Why do we rearrange objects and ourselves? Is ‘rearrangement’ a container for a wide spectrum of healthy to detrimental behavior?
The Setting
In the living room, fifty handmade oversized and undersized wire hangers are installed together. This is a moveable sculpture. Giant cloth and ink drawn shadow shapes live under chairs and telephones.
In the kitchen, tiny objects like perfume bottles, salt shakers and doll house furniture are displayed across counter tops. Their cloth and ink-made shadow shapes are found underneath or strewn over tiny hangers as if they were a pair of pants. These shadow shapes behave like puzzle pieces: they are a visual cue to rearrange objects to where they once were and where they will be. Each object has multiple shadows.

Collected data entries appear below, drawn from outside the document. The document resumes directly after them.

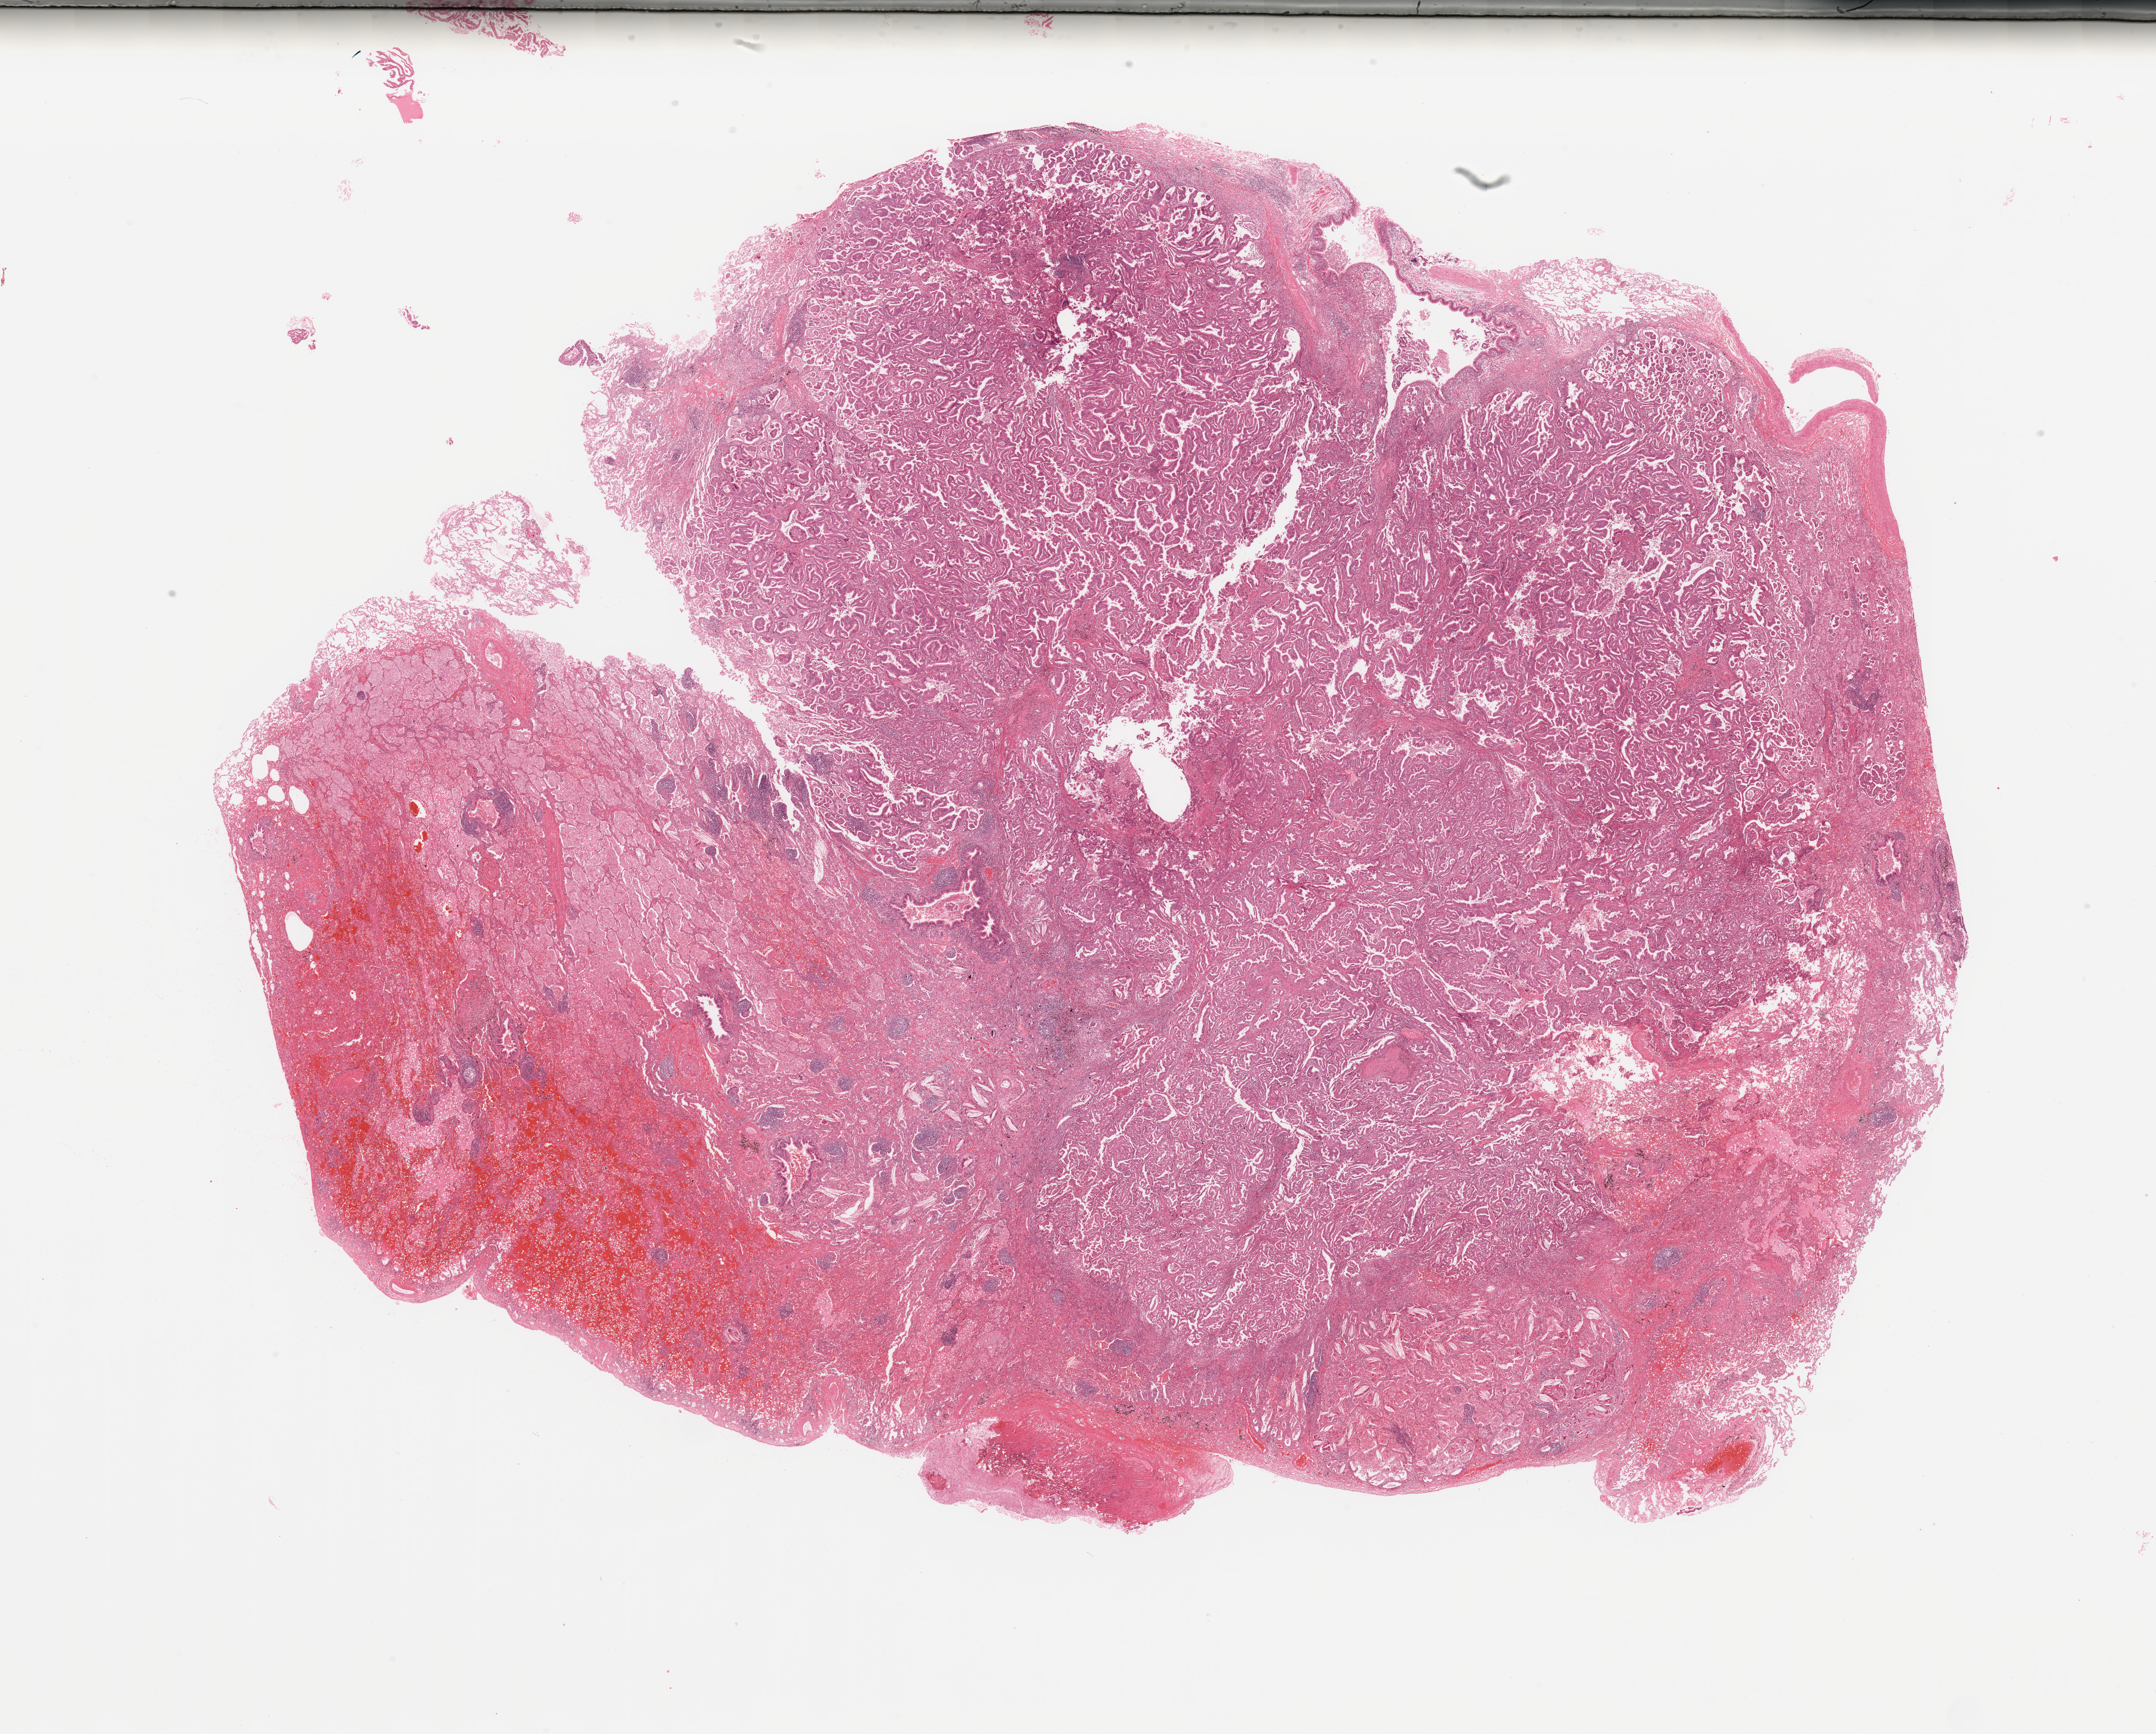
Digitized H&E-stained tissue section (whole slide) — a low-resolution overview of the entire scanned area, about 28.5 x 23.0 mm (from a 20x scan); tumour tissue sample, sampled site: lung. Patient: male, age 67 years. Histologic grade: G2 (moderately differentiated). Pathologist review of this section (percent, as recorded): tumour nuclei 65%, necrosis 2%.
Diagnosis: Adenocarcinoma, NOS. AJCC pathologic stage: IIIA.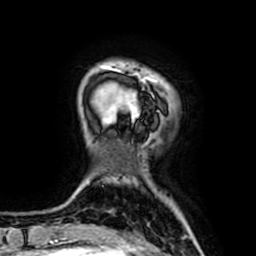
Breast MRI (dynamic contrast-enhanced), one axial slice. Slice 13 of 64 in the series (ordered by position). Cropped to one breast. Dynamic contrast-enhanced series, time point 2 of 7 at this slice position (early post-contrast). 1.5 T. TE 2.6 ms, TR 5.2 ms. 2.5 mm slice thickness. 256 × 256 image matrix, field of view 160 × 160 mm. Female patient.
Annotated regions visible in this slice (semi-automatic segmentation, software-assisted and operator-edited):
- enhancing-tissue mask used for the functional tumour volume (all voxels passing the contrast-enhancement thresholds inside the analysis volume; usually the tumour): box from (x=106, y=67) to (x=161, y=124) px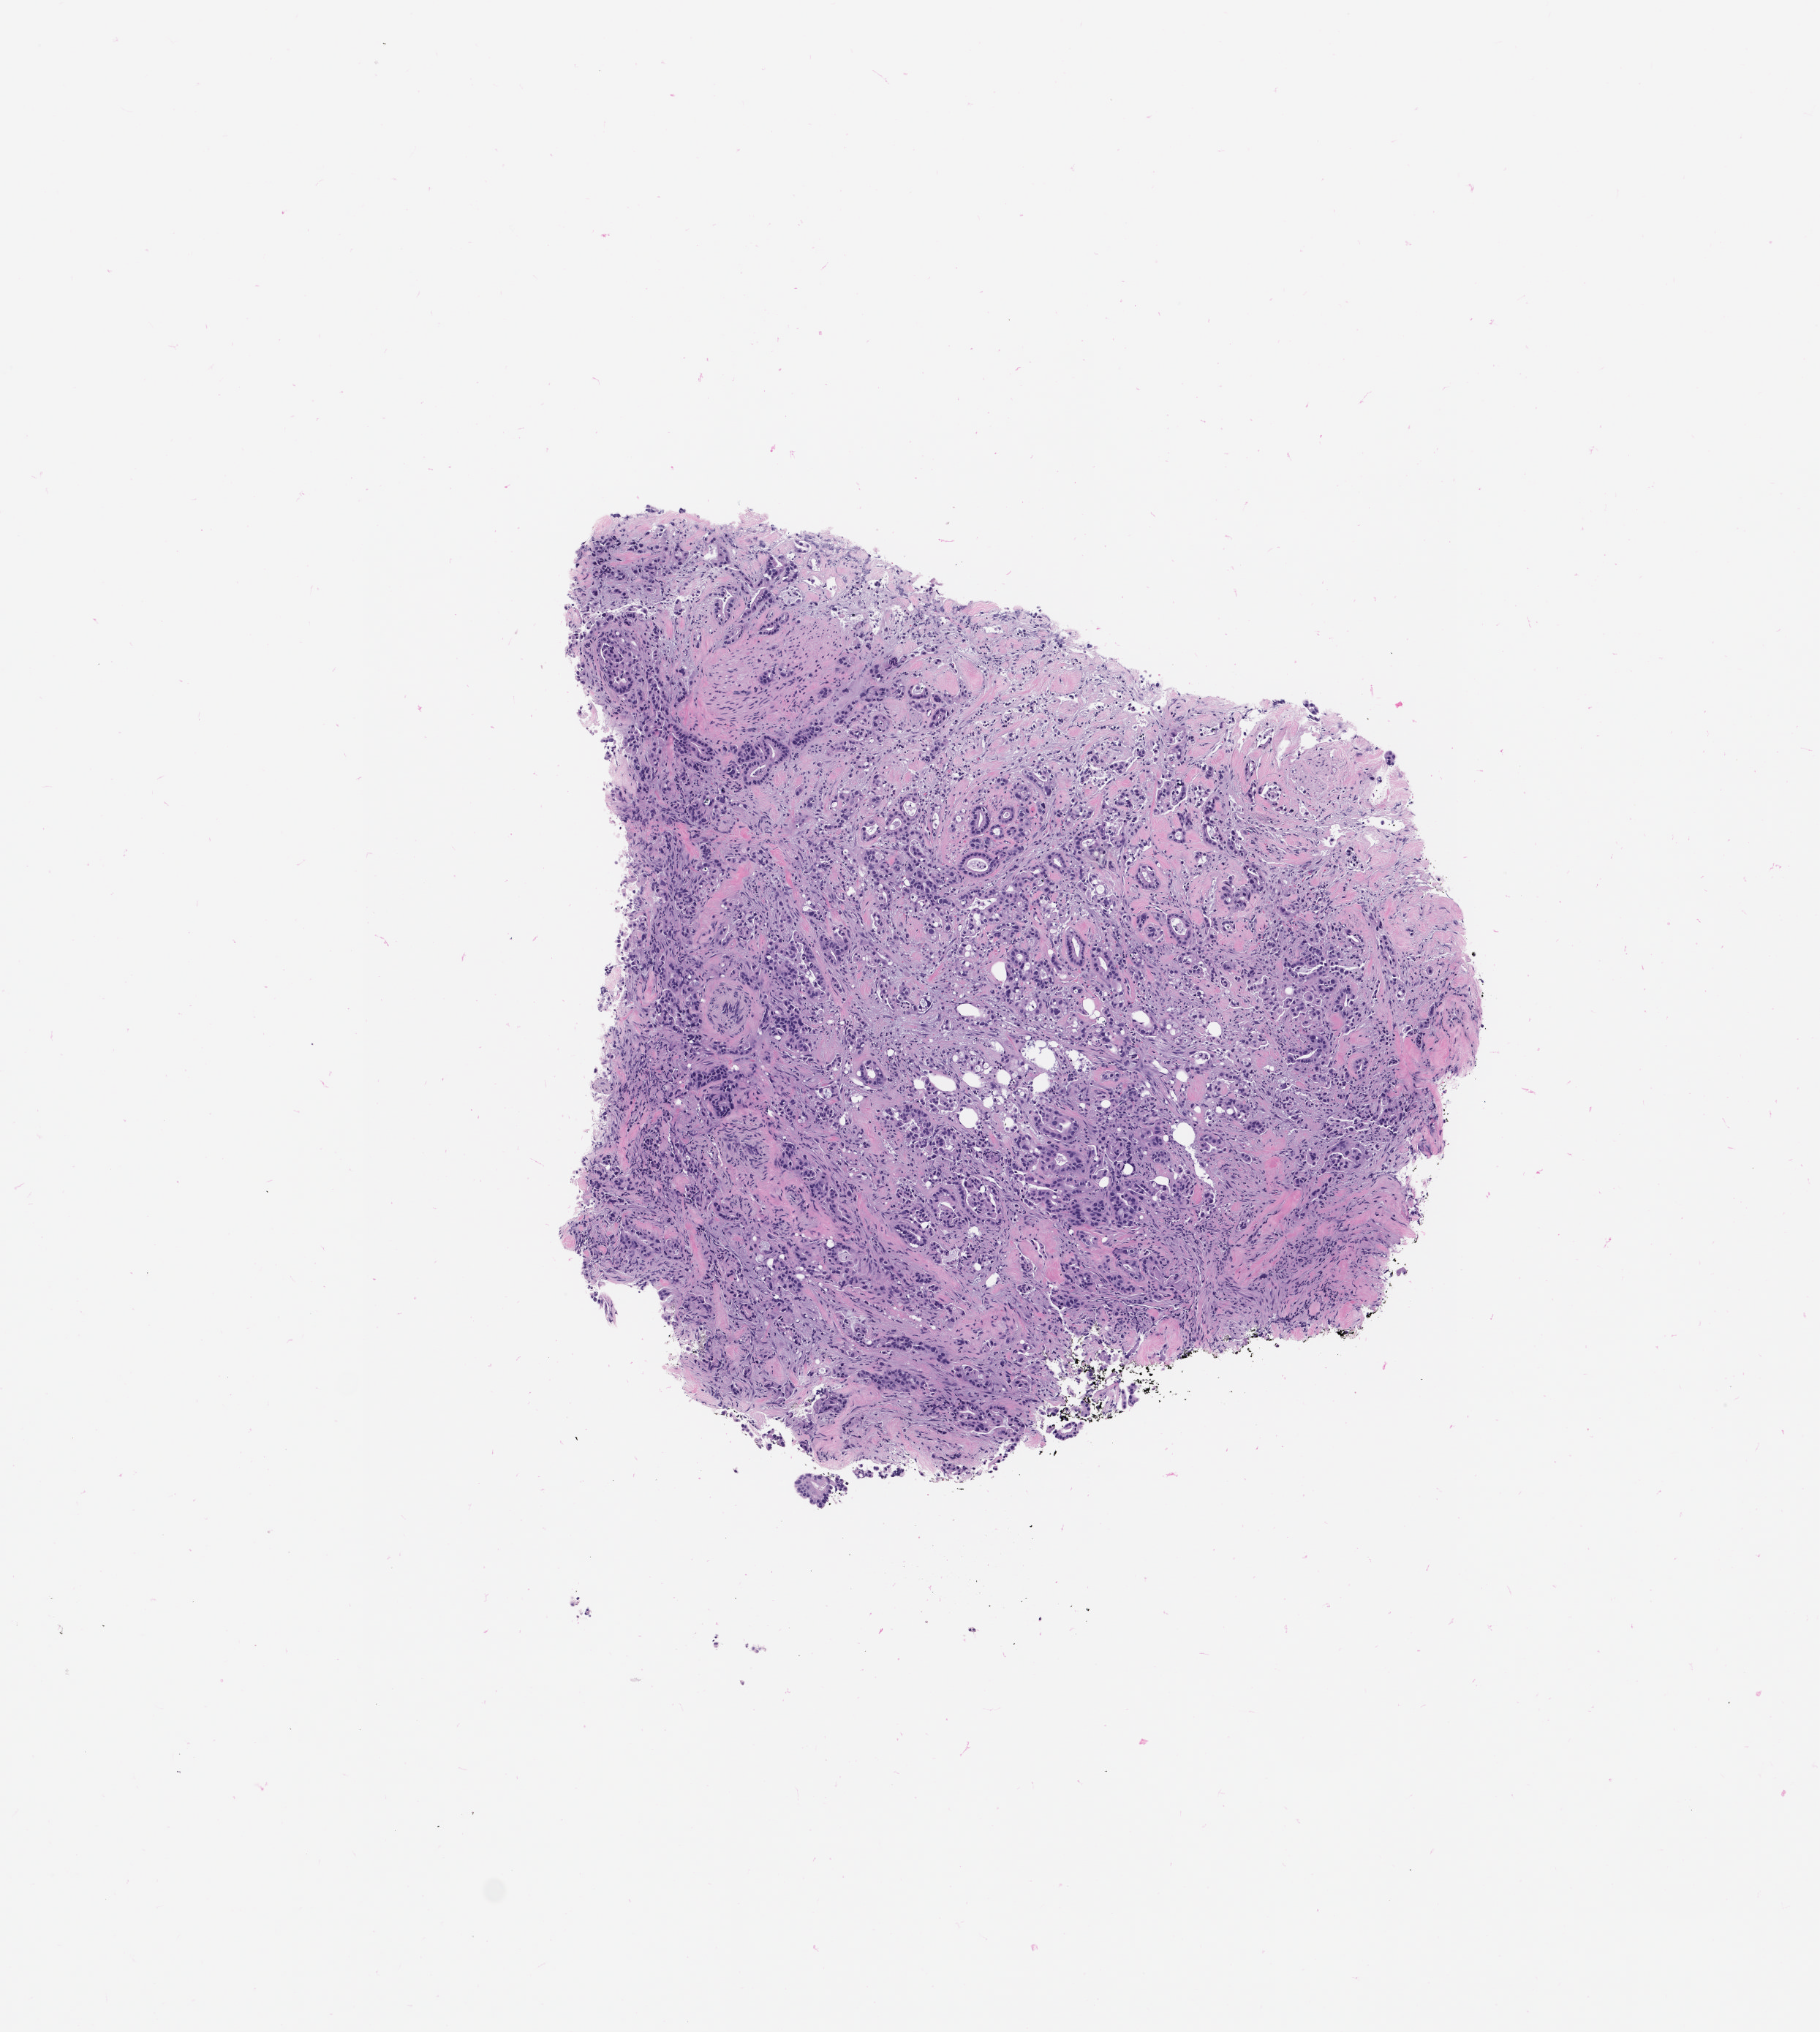
Hematoxylin and eosin (H&E) whole-slide image of the patient's (originator) tumor tissue, shown as a low-resolution overview of the whole scanned area (about 5.0 x 5.6 mm). Formalin-fixed paraffin-embedded section. Tumor site category: pancreas. Patient: male, 70 years old.
Diagnosis: Pancreatic Adenocarcinoma.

A topsy turvy cabinet sits in the center of the kitchen, as if tossed to the side by a tornado. Something is askew.
In the bathroom, there is a pile of soap.
The Happening
The party begins in the living room where all guests participate in rearranging sculptural wire hangers to form new shapes. As people migrate to the kitchen, they continue the practice by moving the tiny objects and their shapes. Slowly they realize they are in the middle of a performance where two people are frantically rearranging dishes.
The experience culminates in the bathroom where these two performers rearrange their bodies and fifty bars of soap between the shower and the sink until all the soap is used up. Guests view the happening through the doorway.
The performance escalates from public to private, equality to separation, and socially acceptable behavior to extreme.